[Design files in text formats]

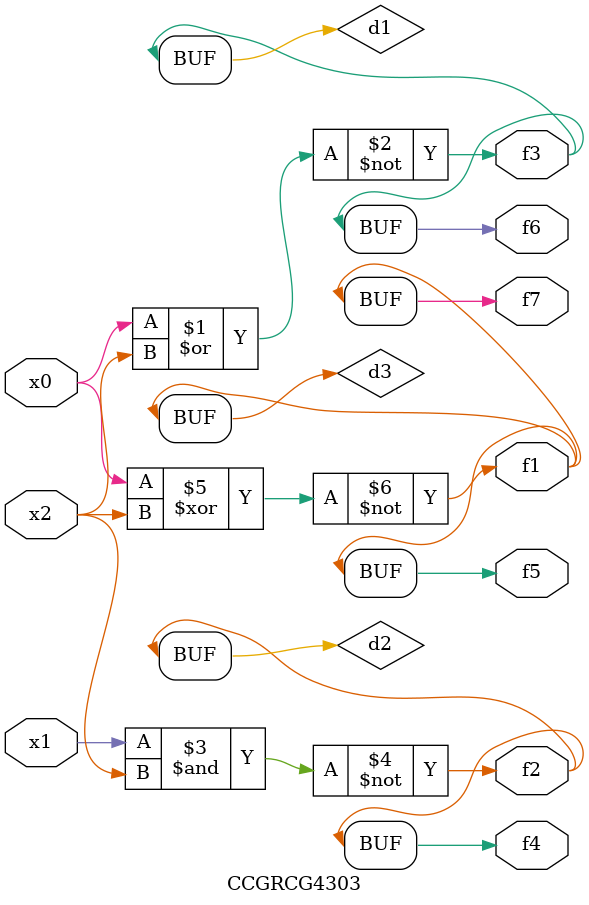
<source format=v>
module CCGRCG4303(
	input x0, x1, x2,
	output f1, f2, f3, f4, f5, f6, f7
);

	wire d1, d2, d3;

	nor (d1, x0, x2);
	nand (d2, x1, x2);
	xnor (d3, x0, x2);
	assign f1 = d3;
	assign f2 = d2;
	assign f3 = d1;
	assign f4 = d2;
	assign f5 = d3;
	assign f6 = d1;
	assign f7 = d3;
endmodule

</source>
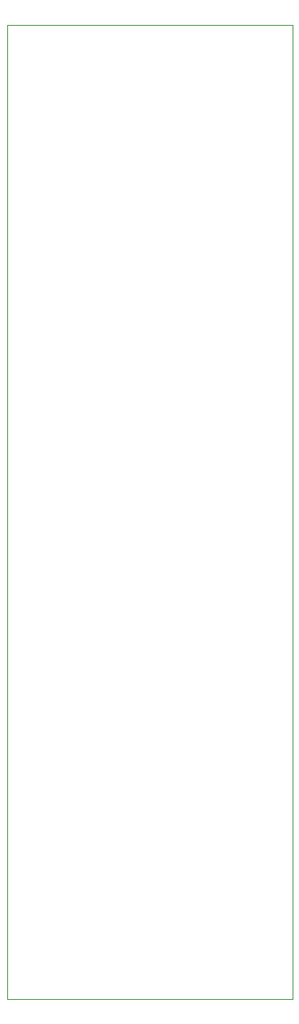
<source format=gbr>
%TF.GenerationSoftware,KiCad,Pcbnew,5.1.9+dfsg1-1~bpo10+1*%
%TF.CreationDate,2022-03-11T22:19:31+08:00*%
%TF.ProjectId,MiniVCF  v1.1 -  Control,4d696e69-5643-4462-9020-76312e31202d,rev?*%
%TF.SameCoordinates,Original*%
%TF.FileFunction,Profile,NP*%
%FSLAX46Y46*%
G04 Gerber Fmt 4.6, Leading zero omitted, Abs format (unit mm)*
G04 Created by KiCad (PCBNEW 5.1.9+dfsg1-1~bpo10+1) date 2022-03-11 22:19:31*
%MOMM*%
%LPD*%
G01*
G04 APERTURE LIST*
%TA.AperFunction,Profile*%
%ADD10C,0.050000*%
%TD*%
G04 APERTURE END LIST*
D10*
X102000000Y-53000000D02*
X72000000Y-53000000D01*
X102000000Y-155500000D02*
X102000000Y-53000000D01*
X72000000Y-155500000D02*
X102000000Y-155500000D01*
X72000000Y-53000000D02*
X72000000Y-155500000D01*
M02*

</source>
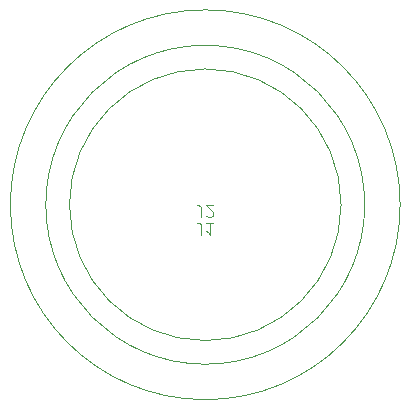
<source format=gbr>
%TF.GenerationSoftware,KiCad,Pcbnew,7.0.1*%
%TF.CreationDate,2023-04-25T20:00:12+01:00*%
%TF.ProjectId,BreakawayConnector,42726561-6b61-4776-9179-436f6e6e6563,rev?*%
%TF.SameCoordinates,Original*%
%TF.FileFunction,Legend,Bot*%
%TF.FilePolarity,Positive*%
%FSLAX46Y46*%
G04 Gerber Fmt 4.6, Leading zero omitted, Abs format (unit mm)*
G04 Created by KiCad (PCBNEW 7.0.1) date 2023-04-25 20:00:12*
%MOMM*%
%LPD*%
G01*
G04 APERTURE LIST*
%ADD10C,0.100000*%
G04 APERTURE END LIST*
D10*
%TO.C,J2*%
X99666666Y-101037380D02*
X99666666Y-100323095D01*
X99666666Y-100323095D02*
X99619047Y-100180238D01*
X99619047Y-100180238D02*
X99523809Y-100085000D01*
X99523809Y-100085000D02*
X99380952Y-100037380D01*
X99380952Y-100037380D02*
X99285714Y-100037380D01*
X100095238Y-100942142D02*
X100142857Y-100989761D01*
X100142857Y-100989761D02*
X100238095Y-101037380D01*
X100238095Y-101037380D02*
X100476190Y-101037380D01*
X100476190Y-101037380D02*
X100571428Y-100989761D01*
X100571428Y-100989761D02*
X100619047Y-100942142D01*
X100619047Y-100942142D02*
X100666666Y-100846904D01*
X100666666Y-100846904D02*
X100666666Y-100751666D01*
X100666666Y-100751666D02*
X100619047Y-100608809D01*
X100619047Y-100608809D02*
X100047619Y-100037380D01*
X100047619Y-100037380D02*
X100666666Y-100037380D01*
%TO.C,J1*%
X99666666Y-102537380D02*
X99666666Y-101823095D01*
X99666666Y-101823095D02*
X99619047Y-101680238D01*
X99619047Y-101680238D02*
X99523809Y-101585000D01*
X99523809Y-101585000D02*
X99380952Y-101537380D01*
X99380952Y-101537380D02*
X99285714Y-101537380D01*
X100666666Y-101537380D02*
X100095238Y-101537380D01*
X100380952Y-101537380D02*
X100380952Y-102537380D01*
X100380952Y-102537380D02*
X100285714Y-102394523D01*
X100285714Y-102394523D02*
X100190476Y-102299285D01*
X100190476Y-102299285D02*
X100095238Y-102251666D01*
%TO.C,J2*%
X113500000Y-100000000D02*
G75*
G03*
X113500000Y-100000000I-13500000J0D01*
G01*
X111500000Y-100000000D02*
G75*
G03*
X111500000Y-100000000I-11500000J0D01*
G01*
%TO.C,J1*%
X113500000Y-100000000D02*
G75*
G03*
X113500000Y-100000000I-13500000J0D01*
G01*
X116500000Y-100000000D02*
G75*
G03*
X116500000Y-100000000I-16500000J0D01*
G01*
%TD*%
M02*

</source>
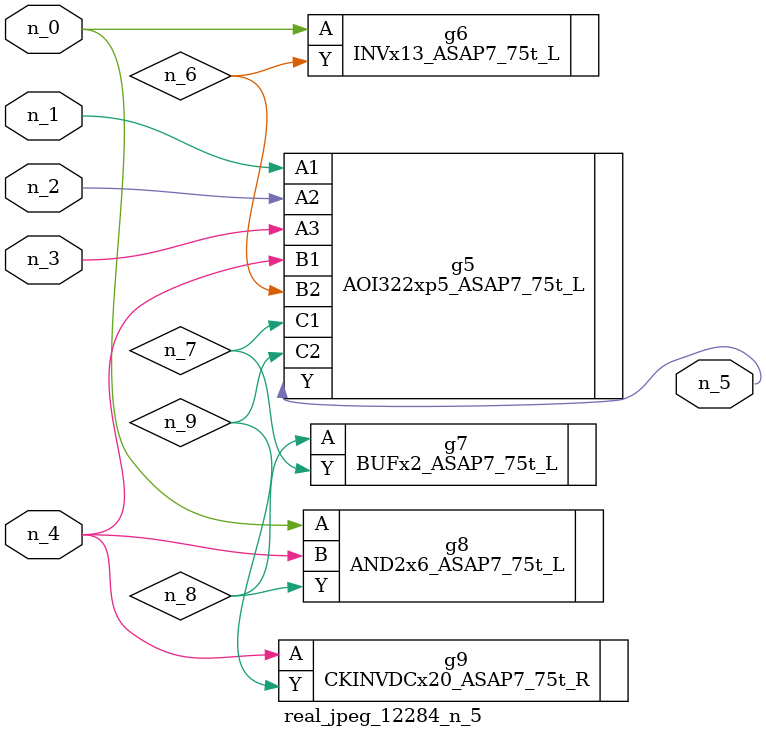
<source format=v>
module real_jpeg_12284_n_5 (n_4, n_0, n_1, n_2, n_3, n_5);

input n_4;
input n_0;
input n_1;
input n_2;
input n_3;

output n_5;

wire n_8;
wire n_6;
wire n_7;
wire n_9;

INVx13_ASAP7_75t_L g6 ( 
.A(n_0),
.Y(n_6)
);

AND2x6_ASAP7_75t_L g8 ( 
.A(n_0),
.B(n_4),
.Y(n_8)
);

AOI322xp5_ASAP7_75t_L g5 ( 
.A1(n_1),
.A2(n_2),
.A3(n_3),
.B1(n_4),
.B2(n_6),
.C1(n_7),
.C2(n_9),
.Y(n_5)
);

CKINVDCx20_ASAP7_75t_R g9 ( 
.A(n_4),
.Y(n_9)
);

BUFx2_ASAP7_75t_L g7 ( 
.A(n_8),
.Y(n_7)
);


endmodule
</source>
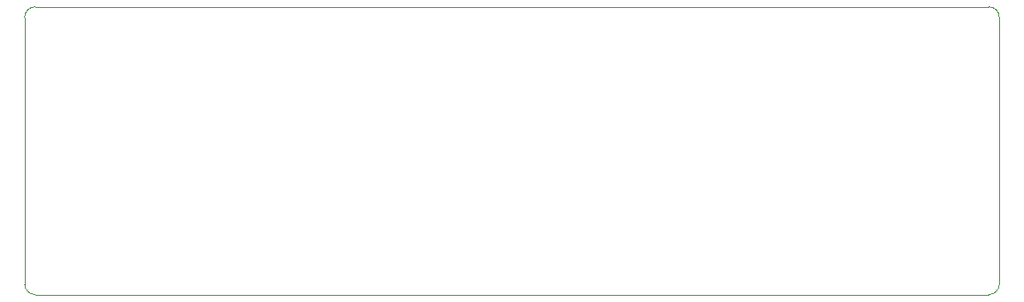
<source format=gbr>
G04 #@! TF.GenerationSoftware,KiCad,Pcbnew,5.1.10-88a1d61d58~88~ubuntu20.04.1*
G04 #@! TF.CreationDate,2021-05-15T17:55:39-06:00*
G04 #@! TF.ProjectId,pole-node,706f6c65-2d6e-46f6-9465-2e6b69636164,rev?*
G04 #@! TF.SameCoordinates,Original*
G04 #@! TF.FileFunction,Profile,NP*
%FSLAX46Y46*%
G04 Gerber Fmt 4.6, Leading zero omitted, Abs format (unit mm)*
G04 Created by KiCad (PCBNEW 5.1.10-88a1d61d58~88~ubuntu20.04.1) date 2021-05-15 17:55:39*
%MOMM*%
%LPD*%
G01*
G04 APERTURE LIST*
G04 #@! TA.AperFunction,Profile*
%ADD10C,0.050000*%
G04 #@! TD*
G04 APERTURE END LIST*
D10*
X38500000Y-50000000D02*
X129500000Y-50000000D01*
X37500000Y-51000000D02*
G75*
G02*
X38500000Y-50000000I1000000J0D01*
G01*
X37500000Y-76500000D02*
X37500000Y-51000000D01*
X38500000Y-77500000D02*
G75*
G02*
X37500000Y-76500000I0J1000000D01*
G01*
X129500000Y-77500000D02*
X38500000Y-77500000D01*
X130500000Y-76500000D02*
G75*
G02*
X129500000Y-77500000I-1000000J0D01*
G01*
X129500000Y-50000000D02*
G75*
G02*
X130500000Y-51000000I0J-1000000D01*
G01*
X130500000Y-76500000D02*
X130500000Y-51000000D01*
M02*

</source>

§ **WHAT YOU ARE ASKED TO DO**
Could you reproduce every record above exactly, leaving out the pictures?

§ **REPLY TO THE TASK**
<source format=v>
module CCGRCG4303(
	input x0, x1, x2,
	output f1, f2, f3, f4, f5, f6, f7
);

	wire d1, d2, d3;

	nor (d1, x0, x2);
	nand (d2, x1, x2);
	xnor (d3, x0, x2);
	assign f1 = d3;
	assign f2 = d2;
	assign f3 = d1;
	assign f4 = d2;
	assign f5 = d3;
	assign f6 = d1;
	assign f7 = d3;
endmodule

</source>
<source format=gbr>
%TF.GenerationSoftware,KiCad,Pcbnew,5.1.9+dfsg1-1~bpo10+1*%
%TF.CreationDate,2022-03-11T22:19:31+08:00*%
%TF.ProjectId,MiniVCF  v1.1 -  Control,4d696e69-5643-4462-9020-76312e31202d,rev?*%
%TF.SameCoordinates,Original*%
%TF.FileFunction,Profile,NP*%
%FSLAX46Y46*%
G04 Gerber Fmt 4.6, Leading zero omitted, Abs format (unit mm)*
G04 Created by KiCad (PCBNEW 5.1.9+dfsg1-1~bpo10+1) date 2022-03-11 22:19:31*
%MOMM*%
%LPD*%
G01*
G04 APERTURE LIST*
%TA.AperFunction,Profile*%
%ADD10C,0.050000*%
%TD*%
G04 APERTURE END LIST*
D10*
X102000000Y-53000000D02*
X72000000Y-53000000D01*
X102000000Y-155500000D02*
X102000000Y-53000000D01*
X72000000Y-155500000D02*
X102000000Y-155500000D01*
X72000000Y-53000000D02*
X72000000Y-155500000D01*
M02*

</source>
<source format=gbr>
%TF.GenerationSoftware,KiCad,Pcbnew,7.0.1*%
%TF.CreationDate,2023-04-25T20:00:12+01:00*%
%TF.ProjectId,BreakawayConnector,42726561-6b61-4776-9179-436f6e6e6563,rev?*%
%TF.SameCoordinates,Original*%
%TF.FileFunction,Legend,Bot*%
%TF.FilePolarity,Positive*%
%FSLAX46Y46*%
G04 Gerber Fmt 4.6, Leading zero omitted, Abs format (unit mm)*
G04 Created by KiCad (PCBNEW 7.0.1) date 2023-04-25 20:00:12*
%MOMM*%
%LPD*%
G01*
G04 APERTURE LIST*
%ADD10C,0.100000*%
G04 APERTURE END LIST*
D10*
%TO.C,J2*%
X99666666Y-101037380D02*
X99666666Y-100323095D01*
X99666666Y-100323095D02*
X99619047Y-100180238D01*
X99619047Y-100180238D02*
X99523809Y-100085000D01*
X99523809Y-100085000D02*
X99380952Y-100037380D01*
X99380952Y-100037380D02*
X99285714Y-100037380D01*
X100095238Y-100942142D02*
X100142857Y-100989761D01*
X100142857Y-100989761D02*
X100238095Y-101037380D01*
X100238095Y-101037380D02*
X100476190Y-101037380D01*
X100476190Y-101037380D02*
X100571428Y-100989761D01*
X100571428Y-100989761D02*
X100619047Y-100942142D01*
X100619047Y-100942142D02*
X100666666Y-100846904D01*
X100666666Y-100846904D02*
X100666666Y-100751666D01*
X100666666Y-100751666D02*
X100619047Y-100608809D01*
X100619047Y-100608809D02*
X100047619Y-100037380D01*
X100047619Y-100037380D02*
X100666666Y-100037380D01*
%TO.C,J1*%
X99666666Y-102537380D02*
X99666666Y-101823095D01*
X99666666Y-101823095D02*
X99619047Y-101680238D01*
X99619047Y-101680238D02*
X99523809Y-101585000D01*
X99523809Y-101585000D02*
X99380952Y-101537380D01*
X99380952Y-101537380D02*
X99285714Y-101537380D01*
X100666666Y-101537380D02*
X100095238Y-101537380D01*
X100380952Y-101537380D02*
X100380952Y-102537380D01*
X100380952Y-102537380D02*
X100285714Y-102394523D01*
X100285714Y-102394523D02*
X100190476Y-102299285D01*
X100190476Y-102299285D02*
X100095238Y-102251666D01*
%TO.C,J2*%
X113500000Y-100000000D02*
G75*
G03*
X113500000Y-100000000I-13500000J0D01*
G01*
X111500000Y-100000000D02*
G75*
G03*
X111500000Y-100000000I-11500000J0D01*
G01*
%TO.C,J1*%
X113500000Y-100000000D02*
G75*
G03*
X113500000Y-100000000I-13500000J0D01*
G01*
X116500000Y-100000000D02*
G75*
G03*
X116500000Y-100000000I-16500000J0D01*
G01*
%TD*%
M02*

</source>
<source format=v>
module real_jpeg_12284_n_5 (n_4, n_0, n_1, n_2, n_3, n_5);

input n_4;
input n_0;
input n_1;
input n_2;
input n_3;

output n_5;

wire n_8;
wire n_6;
wire n_7;
wire n_9;

INVx13_ASAP7_75t_L g6 ( 
.A(n_0),
.Y(n_6)
);

AND2x6_ASAP7_75t_L g8 ( 
.A(n_0),
.B(n_4),
.Y(n_8)
);

AOI322xp5_ASAP7_75t_L g5 ( 
.A1(n_1),
.A2(n_2),
.A3(n_3),
.B1(n_4),
.B2(n_6),
.C1(n_7),
.C2(n_9),
.Y(n_5)
);

CKINVDCx20_ASAP7_75t_R g9 ( 
.A(n_4),
.Y(n_9)
);

BUFx2_ASAP7_75t_L g7 ( 
.A(n_8),
.Y(n_7)
);


endmodule
</source>
<source format=gbr>
G04 #@! TF.GenerationSoftware,KiCad,Pcbnew,5.1.10-88a1d61d58~88~ubuntu20.04.1*
G04 #@! TF.CreationDate,2021-05-15T17:55:39-06:00*
G04 #@! TF.ProjectId,pole-node,706f6c65-2d6e-46f6-9465-2e6b69636164,rev?*
G04 #@! TF.SameCoordinates,Original*
G04 #@! TF.FileFunction,Profile,NP*
%FSLAX46Y46*%
G04 Gerber Fmt 4.6, Leading zero omitted, Abs format (unit mm)*
G04 Created by KiCad (PCBNEW 5.1.10-88a1d61d58~88~ubuntu20.04.1) date 2021-05-15 17:55:39*
%MOMM*%
%LPD*%
G01*
G04 APERTURE LIST*
G04 #@! TA.AperFunction,Profile*
%ADD10C,0.050000*%
G04 #@! TD*
G04 APERTURE END LIST*
D10*
X38500000Y-50000000D02*
X129500000Y-50000000D01*
X37500000Y-51000000D02*
G75*
G02*
X38500000Y-50000000I1000000J0D01*
G01*
X37500000Y-76500000D02*
X37500000Y-51000000D01*
X38500000Y-77500000D02*
G75*
G02*
X37500000Y-76500000I0J1000000D01*
G01*
X129500000Y-77500000D02*
X38500000Y-77500000D01*
X130500000Y-76500000D02*
G75*
G02*
X129500000Y-77500000I-1000000J0D01*
G01*
X129500000Y-50000000D02*
G75*
G02*
X130500000Y-51000000I0J-1000000D01*
G01*
X130500000Y-76500000D02*
X130500000Y-51000000D01*
M02*

</source>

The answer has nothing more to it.